A violência aqui referenciada é justamente a negação por parte do Estado dos direitos constantes do mínimo existencial, como saúde para todos, educação com qualidade e segurança efetiva, garantindo existência humana digna, a exigir prestações estatais positivas, e que somando aos altos índices de criminalidade, aqui entendida como sendo o somatório de infrações penais, chega-se a conclusão de que o Brasil é um dos lugares mais perigosos do mundo para se viver.

 

Somente Deus para nos ajudar num momento tão difícil. Vamos acreditar que um dia o Brasil será um País sério e confiável.
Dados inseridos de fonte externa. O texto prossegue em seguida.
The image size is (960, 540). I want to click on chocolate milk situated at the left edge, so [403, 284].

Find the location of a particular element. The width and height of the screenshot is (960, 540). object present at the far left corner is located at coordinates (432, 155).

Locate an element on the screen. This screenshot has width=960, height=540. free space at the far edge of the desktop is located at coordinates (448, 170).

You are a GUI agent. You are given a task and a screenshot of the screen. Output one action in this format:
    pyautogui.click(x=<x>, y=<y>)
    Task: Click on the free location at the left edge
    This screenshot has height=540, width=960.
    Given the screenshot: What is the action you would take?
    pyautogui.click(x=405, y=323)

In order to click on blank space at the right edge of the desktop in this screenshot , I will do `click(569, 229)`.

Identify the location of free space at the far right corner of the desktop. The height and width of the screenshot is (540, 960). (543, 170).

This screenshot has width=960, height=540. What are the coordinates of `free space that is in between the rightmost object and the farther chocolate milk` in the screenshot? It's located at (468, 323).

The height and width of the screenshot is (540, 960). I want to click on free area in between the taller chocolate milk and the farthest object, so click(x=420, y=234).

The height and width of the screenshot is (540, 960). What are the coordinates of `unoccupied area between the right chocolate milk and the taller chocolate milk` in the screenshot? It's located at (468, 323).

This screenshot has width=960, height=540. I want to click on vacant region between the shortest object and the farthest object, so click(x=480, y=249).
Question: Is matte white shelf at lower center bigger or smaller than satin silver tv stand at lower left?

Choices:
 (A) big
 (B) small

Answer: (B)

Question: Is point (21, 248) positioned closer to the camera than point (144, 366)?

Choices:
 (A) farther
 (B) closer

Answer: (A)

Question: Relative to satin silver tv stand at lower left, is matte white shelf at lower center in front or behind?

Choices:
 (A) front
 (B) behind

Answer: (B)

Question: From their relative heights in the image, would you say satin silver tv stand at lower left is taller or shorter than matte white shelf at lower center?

Acreditar num sonho intenso, um raio vívido, de amor e de esperança à terra desce, se em teu formoso céu, risonho e límpido. a imagem do cruzeiro resplandece.

 

Acreditar que o Brasil é gigante pela própria natureza, és belo, és forte, impávido colosso, e o teu futuro espelha essa grandeza.

 

Segundo Celso de Mello, a corrupção age como a ferrugem em relação ao ferro: é o agente decompositor das instituições democráticas.

 

A delinquência institucional cometida na intimidade do poder por marginais que se apossaram do aparelho de Estado se tornou realidade perigosa, que vilipendia, que profana e que desonra o exercício das instituições e deforma e ultraja os padrões éticos.

 

É preciso esmagar e destruir com todo o peso da lei esses agentes criminosos que atentaram contra as leis penais da República e contra os sentimentos de moralidade e de decência do povo brasileiro.

 

E essa grandeza de futuro consiste em colocar na cadeia o chefe maior da corruptraficância do Brasil, que ainda se encontra em libedade, participando de festas, gravando entrevistas, zombando da sociedade brasileira, e se intitulando a maior alma desta Nação, prender seus asseclas, seguidores da canalhice vermelha, sanguessugas de um povo, organização criminosa que inundou a nossa Pátria, gigantes da corrupção, da maldade e do desamor. 

 

O que me preocupa não é nem o grito dos corruptos, dos violentos, dos desonestos, dos sem caráter, dos sem ética... O que me preocupa é o silêncio dos bons.

 

( Martin Luther King )

 

 Alea jacta est. Um forte abraço a todos.